La rencontre entre le président de la Transition, le général Brice Oligui Nguema et son Premier ministre, Raymond Ndong Sima a permis de préparer le Conseil des ministres de ce jeudi 28 septembre 2023.
Si le Premier Conseil des ministres a permis au Président de la Transition, Brice Oligui Nguema de nommer le personnel de son cabinet et les membres de forces de Défense et de sécurité, celui de ce jeudi va permettre un grand nettoyage.
Plusieurs directeurs généraux sont dans une situation de haut risque car ils vont devoir céder leur place à d’autres. Selon certains bruits de couloirs, on parle du départ de Gabin Otha Ndoumba des Impôts, Boris Admina Atchoughou des Douanes et droits indirects, de Thierry Prosper Mboutsou, de la Caistab, Godwin Alini Yandjangoye, de l’Oprag, Fabrice Andjoua Bongo Ondimba de la DGBFIP et bien d’autres directeur généraux sont sur la longue liste de ceux qui pourraient être virés aujourd’hui.
Certains parmi ces directeurs généraux sont dans le viseur du Conseil des ministres de ce jour, car ils sont accusés de malversations financières à outrance, d’autres bien qu’étant nommés dans des conditions douteuses ne sont pas à la hauteur des enjeux du nouveau Gabon souhaités par le CTRI.

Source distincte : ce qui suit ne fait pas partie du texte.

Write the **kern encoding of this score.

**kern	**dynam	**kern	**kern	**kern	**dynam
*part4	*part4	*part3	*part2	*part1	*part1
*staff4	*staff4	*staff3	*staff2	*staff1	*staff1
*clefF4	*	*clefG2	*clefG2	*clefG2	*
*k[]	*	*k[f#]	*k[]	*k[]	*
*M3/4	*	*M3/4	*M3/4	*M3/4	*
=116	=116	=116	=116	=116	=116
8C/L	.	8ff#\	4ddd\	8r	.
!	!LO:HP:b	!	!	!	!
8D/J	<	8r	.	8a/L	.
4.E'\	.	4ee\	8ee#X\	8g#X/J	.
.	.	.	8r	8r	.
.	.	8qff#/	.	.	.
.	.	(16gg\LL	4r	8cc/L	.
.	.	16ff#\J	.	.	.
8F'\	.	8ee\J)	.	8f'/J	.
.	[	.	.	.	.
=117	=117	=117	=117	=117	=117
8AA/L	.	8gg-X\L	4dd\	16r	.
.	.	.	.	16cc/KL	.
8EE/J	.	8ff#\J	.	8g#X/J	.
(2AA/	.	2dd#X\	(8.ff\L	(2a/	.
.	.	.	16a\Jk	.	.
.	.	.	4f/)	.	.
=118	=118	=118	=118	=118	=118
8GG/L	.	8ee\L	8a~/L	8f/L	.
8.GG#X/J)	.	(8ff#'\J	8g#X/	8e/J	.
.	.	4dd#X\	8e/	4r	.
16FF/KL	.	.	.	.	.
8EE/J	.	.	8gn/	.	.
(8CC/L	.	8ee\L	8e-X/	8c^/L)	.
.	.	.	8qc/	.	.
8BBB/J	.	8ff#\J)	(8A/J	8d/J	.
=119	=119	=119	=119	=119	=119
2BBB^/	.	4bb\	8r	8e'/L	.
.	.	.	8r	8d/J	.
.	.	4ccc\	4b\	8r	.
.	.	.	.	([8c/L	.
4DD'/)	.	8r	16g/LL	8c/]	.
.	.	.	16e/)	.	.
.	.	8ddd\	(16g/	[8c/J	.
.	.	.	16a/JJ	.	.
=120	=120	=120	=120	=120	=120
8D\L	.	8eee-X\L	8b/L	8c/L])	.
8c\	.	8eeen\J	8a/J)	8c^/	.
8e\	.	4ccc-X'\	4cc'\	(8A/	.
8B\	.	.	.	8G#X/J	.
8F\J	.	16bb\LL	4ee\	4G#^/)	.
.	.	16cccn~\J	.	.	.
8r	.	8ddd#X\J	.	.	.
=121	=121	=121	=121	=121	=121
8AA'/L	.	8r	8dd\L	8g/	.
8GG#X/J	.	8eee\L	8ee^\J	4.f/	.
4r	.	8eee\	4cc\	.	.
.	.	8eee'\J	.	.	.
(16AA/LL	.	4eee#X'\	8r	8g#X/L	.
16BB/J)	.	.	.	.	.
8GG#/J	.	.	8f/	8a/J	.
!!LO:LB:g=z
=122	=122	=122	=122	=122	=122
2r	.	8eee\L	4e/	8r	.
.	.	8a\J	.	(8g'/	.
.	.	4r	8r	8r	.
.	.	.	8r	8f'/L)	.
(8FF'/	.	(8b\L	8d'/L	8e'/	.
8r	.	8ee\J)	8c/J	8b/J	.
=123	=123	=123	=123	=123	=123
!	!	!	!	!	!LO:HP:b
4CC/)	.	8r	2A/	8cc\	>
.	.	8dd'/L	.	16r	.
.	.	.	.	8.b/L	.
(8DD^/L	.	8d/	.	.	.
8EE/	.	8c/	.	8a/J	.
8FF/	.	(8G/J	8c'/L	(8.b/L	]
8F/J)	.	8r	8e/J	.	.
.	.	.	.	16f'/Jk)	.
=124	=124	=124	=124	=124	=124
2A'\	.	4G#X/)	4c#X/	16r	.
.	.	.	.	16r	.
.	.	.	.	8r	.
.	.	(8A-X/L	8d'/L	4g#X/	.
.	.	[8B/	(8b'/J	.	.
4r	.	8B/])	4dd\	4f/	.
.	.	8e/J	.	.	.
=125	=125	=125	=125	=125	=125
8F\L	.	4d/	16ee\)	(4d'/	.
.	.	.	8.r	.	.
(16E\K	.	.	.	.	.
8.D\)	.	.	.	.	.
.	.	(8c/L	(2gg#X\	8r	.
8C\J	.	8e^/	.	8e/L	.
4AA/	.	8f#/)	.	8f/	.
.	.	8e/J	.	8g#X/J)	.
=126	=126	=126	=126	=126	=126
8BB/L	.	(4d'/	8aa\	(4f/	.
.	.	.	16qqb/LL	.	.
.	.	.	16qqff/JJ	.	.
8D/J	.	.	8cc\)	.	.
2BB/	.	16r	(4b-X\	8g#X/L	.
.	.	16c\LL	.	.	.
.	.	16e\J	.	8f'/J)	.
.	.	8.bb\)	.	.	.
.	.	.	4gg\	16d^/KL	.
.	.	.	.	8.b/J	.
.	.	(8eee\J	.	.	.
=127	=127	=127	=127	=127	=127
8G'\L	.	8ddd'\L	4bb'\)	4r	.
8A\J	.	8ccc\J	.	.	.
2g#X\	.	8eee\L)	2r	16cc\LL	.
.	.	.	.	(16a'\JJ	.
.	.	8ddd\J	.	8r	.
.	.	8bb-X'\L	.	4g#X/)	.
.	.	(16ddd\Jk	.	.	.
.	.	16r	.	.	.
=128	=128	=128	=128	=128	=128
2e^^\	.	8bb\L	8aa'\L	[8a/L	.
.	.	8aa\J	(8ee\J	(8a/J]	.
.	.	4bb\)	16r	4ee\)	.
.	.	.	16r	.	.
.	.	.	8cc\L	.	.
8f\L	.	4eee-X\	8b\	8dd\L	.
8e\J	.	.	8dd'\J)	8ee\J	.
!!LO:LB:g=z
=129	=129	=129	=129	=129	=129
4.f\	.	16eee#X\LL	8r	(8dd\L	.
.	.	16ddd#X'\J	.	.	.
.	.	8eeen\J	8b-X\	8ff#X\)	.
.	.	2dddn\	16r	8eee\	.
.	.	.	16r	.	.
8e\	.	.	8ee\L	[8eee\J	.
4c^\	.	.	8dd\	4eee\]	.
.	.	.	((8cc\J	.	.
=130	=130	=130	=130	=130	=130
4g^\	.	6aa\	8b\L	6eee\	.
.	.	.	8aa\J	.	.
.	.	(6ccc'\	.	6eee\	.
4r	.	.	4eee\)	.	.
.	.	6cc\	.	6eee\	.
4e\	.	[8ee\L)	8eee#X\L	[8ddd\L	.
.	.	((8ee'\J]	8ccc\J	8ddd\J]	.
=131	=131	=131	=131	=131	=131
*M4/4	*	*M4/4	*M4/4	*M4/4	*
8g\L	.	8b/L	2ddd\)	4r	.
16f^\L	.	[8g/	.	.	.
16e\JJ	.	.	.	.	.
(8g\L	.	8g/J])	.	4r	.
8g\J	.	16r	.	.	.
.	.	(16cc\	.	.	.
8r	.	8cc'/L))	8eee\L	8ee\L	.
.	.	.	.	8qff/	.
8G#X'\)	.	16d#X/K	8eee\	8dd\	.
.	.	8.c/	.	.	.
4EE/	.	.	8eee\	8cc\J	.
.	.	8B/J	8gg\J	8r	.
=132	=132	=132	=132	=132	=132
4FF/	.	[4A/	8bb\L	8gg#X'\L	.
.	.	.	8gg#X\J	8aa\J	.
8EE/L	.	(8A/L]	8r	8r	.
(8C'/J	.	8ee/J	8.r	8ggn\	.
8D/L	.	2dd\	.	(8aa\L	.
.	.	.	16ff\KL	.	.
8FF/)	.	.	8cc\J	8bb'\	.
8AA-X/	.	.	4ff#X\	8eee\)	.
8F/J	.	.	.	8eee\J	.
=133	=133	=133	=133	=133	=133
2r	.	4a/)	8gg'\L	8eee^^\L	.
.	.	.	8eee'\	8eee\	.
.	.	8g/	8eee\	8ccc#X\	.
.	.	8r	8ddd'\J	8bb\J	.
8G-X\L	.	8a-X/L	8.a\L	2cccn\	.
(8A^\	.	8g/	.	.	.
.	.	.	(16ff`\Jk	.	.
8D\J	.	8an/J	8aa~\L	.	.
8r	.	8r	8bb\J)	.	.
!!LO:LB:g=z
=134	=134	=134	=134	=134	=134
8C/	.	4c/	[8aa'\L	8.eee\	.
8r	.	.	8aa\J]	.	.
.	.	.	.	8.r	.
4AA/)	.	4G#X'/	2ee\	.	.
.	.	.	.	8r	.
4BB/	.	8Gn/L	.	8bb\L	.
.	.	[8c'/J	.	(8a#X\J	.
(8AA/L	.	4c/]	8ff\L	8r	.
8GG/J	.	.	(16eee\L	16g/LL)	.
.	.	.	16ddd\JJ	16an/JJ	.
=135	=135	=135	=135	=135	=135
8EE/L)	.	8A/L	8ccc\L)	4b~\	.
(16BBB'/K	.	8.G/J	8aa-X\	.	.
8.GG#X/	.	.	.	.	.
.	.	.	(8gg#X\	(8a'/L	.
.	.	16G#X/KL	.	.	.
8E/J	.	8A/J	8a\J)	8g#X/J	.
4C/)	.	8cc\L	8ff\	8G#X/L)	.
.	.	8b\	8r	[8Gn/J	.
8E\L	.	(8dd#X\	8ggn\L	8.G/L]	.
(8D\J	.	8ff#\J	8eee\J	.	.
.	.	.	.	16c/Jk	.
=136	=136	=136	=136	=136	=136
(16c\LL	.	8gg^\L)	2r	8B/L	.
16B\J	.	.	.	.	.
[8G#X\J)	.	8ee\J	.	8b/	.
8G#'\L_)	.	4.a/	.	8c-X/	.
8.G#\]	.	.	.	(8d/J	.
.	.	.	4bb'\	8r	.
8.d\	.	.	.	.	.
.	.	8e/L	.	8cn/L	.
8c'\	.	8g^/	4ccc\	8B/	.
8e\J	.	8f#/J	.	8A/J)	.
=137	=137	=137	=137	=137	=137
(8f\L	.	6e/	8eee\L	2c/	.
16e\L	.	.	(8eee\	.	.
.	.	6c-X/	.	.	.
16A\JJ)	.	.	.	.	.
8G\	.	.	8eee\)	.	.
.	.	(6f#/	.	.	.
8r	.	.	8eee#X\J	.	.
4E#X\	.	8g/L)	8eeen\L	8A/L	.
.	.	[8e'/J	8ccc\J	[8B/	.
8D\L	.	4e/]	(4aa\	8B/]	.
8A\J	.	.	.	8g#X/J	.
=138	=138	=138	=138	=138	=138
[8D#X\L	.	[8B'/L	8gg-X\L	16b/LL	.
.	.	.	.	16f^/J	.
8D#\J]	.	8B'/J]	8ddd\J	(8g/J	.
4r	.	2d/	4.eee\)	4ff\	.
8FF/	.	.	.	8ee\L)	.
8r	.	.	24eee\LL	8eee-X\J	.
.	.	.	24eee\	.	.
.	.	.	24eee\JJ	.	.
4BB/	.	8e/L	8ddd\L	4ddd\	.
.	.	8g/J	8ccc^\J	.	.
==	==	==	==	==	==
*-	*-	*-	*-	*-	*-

Outre ces arguments, il y a de nouveaux acteurs qui s’ajoutent pour le bon déroulement de la transition, notamment les équipes de Jean Ping, l’un des acteurs de premier plan au Gabon et celles des autres responsables politiques nationaux de l’opposition.
La mise en place de la Task Force sur la dette pourrait permettre à certains directeurs généraux d’être les nouveaux locataires de la prison centrale de Libreville où ils pourront cohabiter avec leurs mentors de la « Young Team ».
Dans tous les cas, la presse pourra faire de ce conseil des ministres à haut risque ses choux gras.